AI and Self-Driving Tech Take Center Stage at CES as Automakers Pull Back on EV Push

GeokHub

LAS VEGAS, Jan 5 — GeokHub Artificial intelligence and autonomous driving technology are set to dominate CES 2026 this week, as automakers and investors shift attention away from electric vehicles and search for the next major growth engine in a sector facing rising costs, safety scrutiny and regulatory pressure.
With many carmakers scaling back electric vehicle ambitions, auto suppliers and technology startups are expected to unveil new self-driving hardware, software and partnerships aimed at reducing — or eliminating — the role of human drivers.
Industry executives say the spotlight has firmly moved to how AI can unlock commercially viable autonomy.
“This year, the focus is clearly on AI and autonomous driving,” said one industry analyst. “How companies deploy AI to make driverless systems safer and scalable will be closely watched.”
CES Without the EV Hype
CES, running from January 6 to 9, has in recent years become a major platform for electric vehicle debuts. That trend is now fading.
A rollback of EV-friendly incentives and policy support in the United States has cooled consumer demand, forcing automakers to cancel or delay new EV launches.
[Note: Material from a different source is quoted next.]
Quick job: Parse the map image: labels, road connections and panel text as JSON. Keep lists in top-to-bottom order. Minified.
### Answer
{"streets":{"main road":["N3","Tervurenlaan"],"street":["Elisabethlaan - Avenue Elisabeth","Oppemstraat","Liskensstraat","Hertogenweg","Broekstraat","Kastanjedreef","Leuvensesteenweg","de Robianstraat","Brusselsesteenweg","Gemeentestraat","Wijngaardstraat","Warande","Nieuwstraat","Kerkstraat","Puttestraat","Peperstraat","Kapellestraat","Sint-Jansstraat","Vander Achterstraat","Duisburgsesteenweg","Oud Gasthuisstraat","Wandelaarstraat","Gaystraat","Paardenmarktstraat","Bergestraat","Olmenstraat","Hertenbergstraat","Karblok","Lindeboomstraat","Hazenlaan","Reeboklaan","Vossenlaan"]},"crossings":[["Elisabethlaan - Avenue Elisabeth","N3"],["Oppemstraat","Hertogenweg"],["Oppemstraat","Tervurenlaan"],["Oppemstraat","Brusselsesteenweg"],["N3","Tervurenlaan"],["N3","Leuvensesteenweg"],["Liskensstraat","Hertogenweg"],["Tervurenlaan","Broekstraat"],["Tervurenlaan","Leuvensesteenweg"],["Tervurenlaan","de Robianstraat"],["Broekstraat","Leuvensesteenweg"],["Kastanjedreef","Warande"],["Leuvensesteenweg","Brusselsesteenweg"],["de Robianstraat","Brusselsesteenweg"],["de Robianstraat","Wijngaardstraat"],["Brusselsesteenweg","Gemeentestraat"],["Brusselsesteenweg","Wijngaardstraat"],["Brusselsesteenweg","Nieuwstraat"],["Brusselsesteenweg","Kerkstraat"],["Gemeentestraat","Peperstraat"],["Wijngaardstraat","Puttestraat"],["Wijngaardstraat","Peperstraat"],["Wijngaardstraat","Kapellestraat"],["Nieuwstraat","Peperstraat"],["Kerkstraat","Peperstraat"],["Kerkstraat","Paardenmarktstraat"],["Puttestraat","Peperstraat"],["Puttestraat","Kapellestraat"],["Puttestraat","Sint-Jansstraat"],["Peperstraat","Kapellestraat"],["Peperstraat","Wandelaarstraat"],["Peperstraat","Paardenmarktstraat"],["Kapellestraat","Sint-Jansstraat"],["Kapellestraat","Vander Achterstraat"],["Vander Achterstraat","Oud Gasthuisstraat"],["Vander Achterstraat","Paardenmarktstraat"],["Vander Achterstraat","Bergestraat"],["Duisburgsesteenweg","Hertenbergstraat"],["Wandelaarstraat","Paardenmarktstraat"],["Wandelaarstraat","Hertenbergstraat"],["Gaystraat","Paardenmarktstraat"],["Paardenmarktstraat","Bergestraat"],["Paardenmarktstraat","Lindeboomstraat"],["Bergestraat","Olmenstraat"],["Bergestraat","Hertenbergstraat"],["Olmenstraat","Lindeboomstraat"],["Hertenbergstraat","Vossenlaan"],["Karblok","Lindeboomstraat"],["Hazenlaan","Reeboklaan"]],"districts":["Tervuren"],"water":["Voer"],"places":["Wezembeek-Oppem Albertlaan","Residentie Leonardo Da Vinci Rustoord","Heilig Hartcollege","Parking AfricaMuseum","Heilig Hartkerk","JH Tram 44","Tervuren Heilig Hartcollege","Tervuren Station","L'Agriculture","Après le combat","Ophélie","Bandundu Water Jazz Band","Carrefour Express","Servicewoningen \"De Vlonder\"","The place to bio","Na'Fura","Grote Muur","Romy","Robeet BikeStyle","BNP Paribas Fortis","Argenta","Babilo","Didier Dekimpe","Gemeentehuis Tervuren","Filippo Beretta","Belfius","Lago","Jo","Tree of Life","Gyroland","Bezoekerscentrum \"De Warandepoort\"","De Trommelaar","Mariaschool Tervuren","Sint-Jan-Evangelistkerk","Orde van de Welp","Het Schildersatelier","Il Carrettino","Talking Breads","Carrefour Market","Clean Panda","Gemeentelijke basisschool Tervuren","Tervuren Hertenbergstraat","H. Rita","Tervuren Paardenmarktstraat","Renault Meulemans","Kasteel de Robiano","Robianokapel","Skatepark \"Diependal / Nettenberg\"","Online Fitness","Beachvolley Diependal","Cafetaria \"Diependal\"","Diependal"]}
As a result, most major manufacturers are not unveiling new electric models at CES this year, a sharp contrast to previous editions.
Instead, the focus is shifting to autonomy, connectivity and AI-driven vehicle intelligence.
Renewed Momentum for Autonomous Vehicles
While commercializing self-driving cars has proven costly and complex — with many firms exiting the space after regulatory hurdles and high-profile accidents — recent developments have reignited investor interest.
Pilot robotaxi services, expanding autonomous ride-hailing operations and rapid improvements in advanced driver-assistance systems have given the sector new momentum. Several automakers now offer hands-free highway driving, while others are working toward “eyes-off” and city-street autonomy.
Industry observers say capital is increasingly flowing toward companies that can demonstrate practical, scalable autonomy rather than experimental prototypes.
Costs, Tariffs and Competition Loom Large
Despite growing excitement around AI, automakers remain under financial pressure. Billions of dollars in EV-related write-downs, higher input costs and U.S. tariffs on vehicles and parts have squeezed margins.
Many manufacturers are absorbing tariff costs rather than passing them on to consumers, further straining profitability. Intensifying competition from Chinese automakers is also weighing on strategic decisions.
Cost control and operational efficiency are expected to be recurring themes throughout CES discussions.